Understanding break-even period and the correct way to calculate loan payments

By MUNGAI KIHANYA

The Sunday Nation

Nairobi,

29 September 2019

After reading last week’s article about the returns expected from buying a house, some readers have raised a few questions. The first one is about terminology: why did I refer to “break-even period” while the common phrase used is “break-even point”?

My first thought was: isn’t a period in American English the same thing as a point in British English? Any way; suppose you buy goods at Sh100 each and sell them at Sh150. If the cost of running the shop (rent, salaries, etc.) is a fixed Sh10,000 per month, how many pieces do you need to sell in order to meet these expenses?

The answer is 200 (do I really need to explain how I got that?). This can be referred to as the “break-even volume”. One might go further and work out the “break-even sales turnover” (Sh30,000 – again, no need to explain the math!).

Whichever value is used (be it volume or turnover), it is commonly called “break-even point”. Notice, however, that in this case, the cost is constant and the cumulative sales turnover is increasing day-by-day.

In the case of a house bought on a loan, the monthly sales remains constant over several years – at least two years in most cases. However, as the loan is paid back, the interest component (which is the biggest cost) decreases every month.

For that reason, it is reasonable for the house owner to ask this question: how long will it take for the rent I am getting going to be greater than the interest I am paying? For that reason, we are justified to refer to a “break-even period”. After all, we are looking for a duration of time. However, …

Another reader was confused by the way I calculated the monthly instalment. For a loan of Sh8 million payable over 15 years at 14 per cent interest, I found the payment to be about Sh106,500 per month. But his calculation yielded Sh137,000.

Naturally, I asked him how he had arrived at his answer. He explained that he first divided the Sh8 million by 180 months (15 years) to get the monthly principal payment. Then he worked out the monthly interest on the loan amount (14 per cent of Sh8M divided by 12) and got Sh93,000. Adding these two yields over Sh137,000.

This is a fundamental error. It assumes that the interest will be charged on the entire amount throughout the loan period. After the first payment of Sh137,000, the money owed reduces instantly to Sh7.955M. And every month thereafter, it goes down by Sh44,000.

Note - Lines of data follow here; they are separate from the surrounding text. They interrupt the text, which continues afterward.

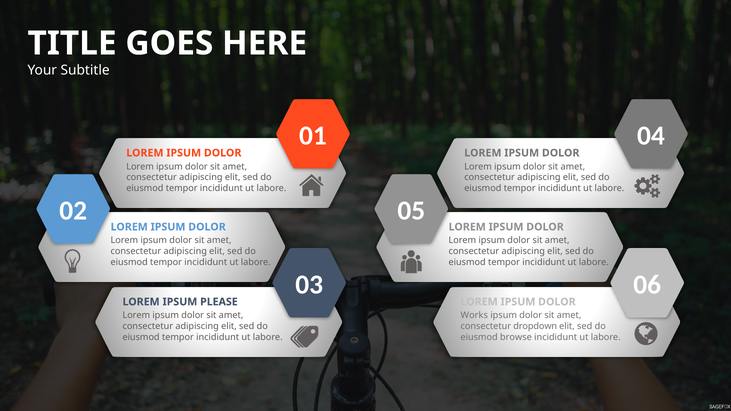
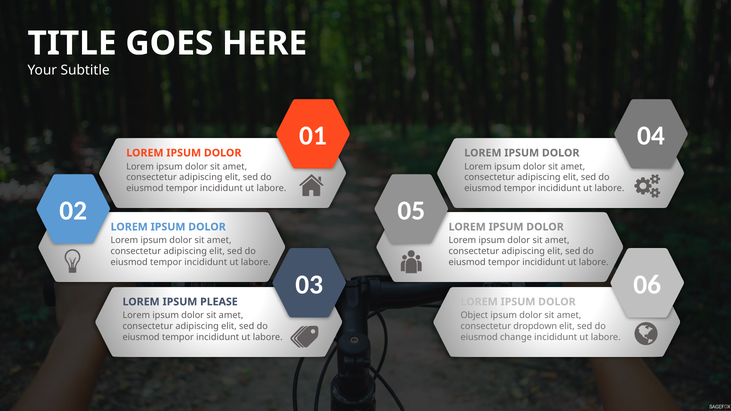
Works: Works -> Object
browse: browse -> change
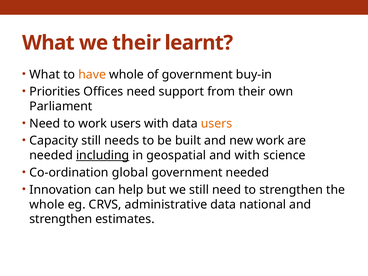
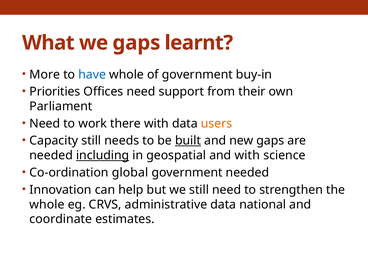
we their: their -> gaps
What at (45, 74): What -> More
have colour: orange -> blue
work users: users -> there
built underline: none -> present
new work: work -> gaps
strengthen at (61, 219): strengthen -> coordinate
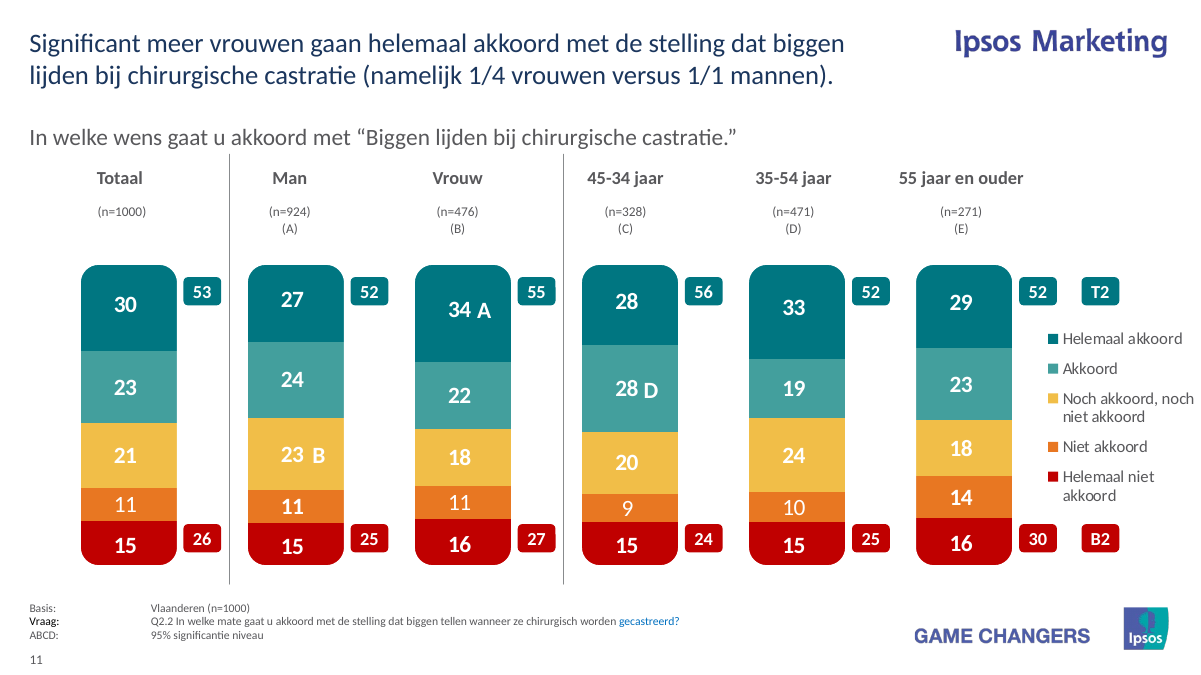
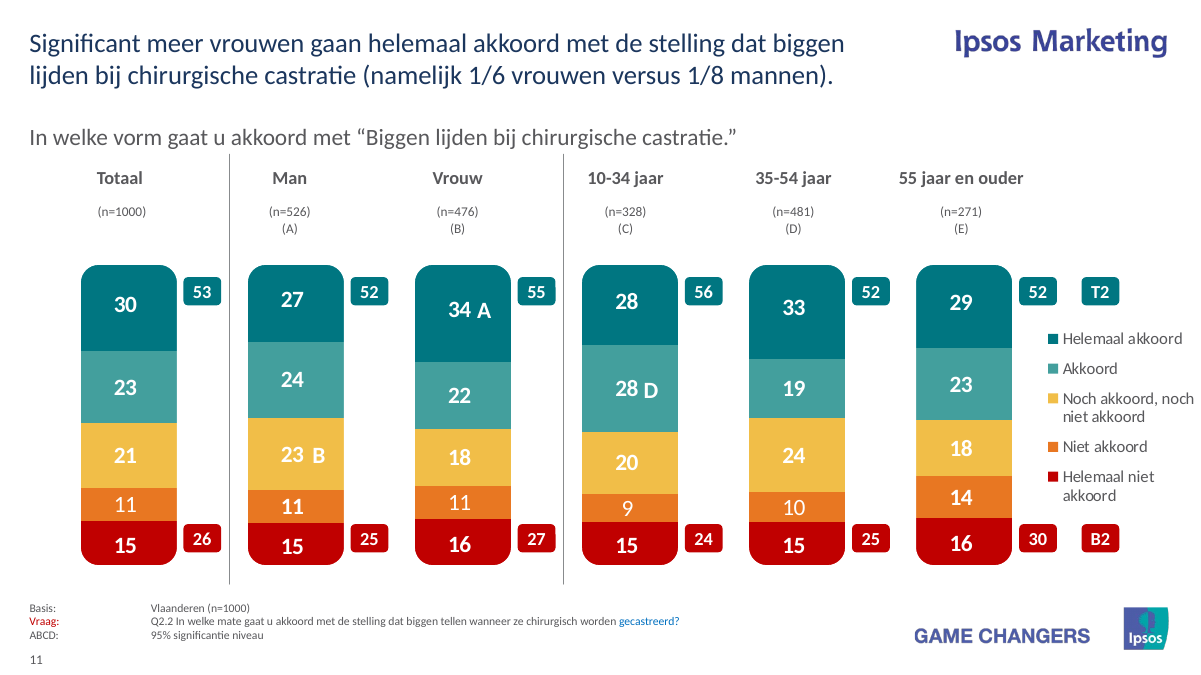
1/4: 1/4 -> 1/6
1/1: 1/1 -> 1/8
wens: wens -> vorm
45-34: 45-34 -> 10-34
n=924: n=924 -> n=526
n=471: n=471 -> n=481
Vraag colour: black -> red
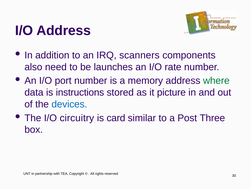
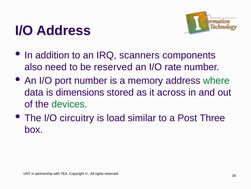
be launches: launches -> reserved
instructions: instructions -> dimensions
picture: picture -> across
devices colour: blue -> green
card: card -> load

It would be criminal for the lender to charge you interest for money that you don’t owe! Nevertheless, some banks do work it out in this manner, but they reduce the interest accordingly with every payment. This the instalments keep reducing: by the final month, you would pay just Sh45,000.

Most banks, however, work out instalments using a formula where the interest amount reduces and the principal component increases, but the total remains constant. This helps borrowers in planning future payments.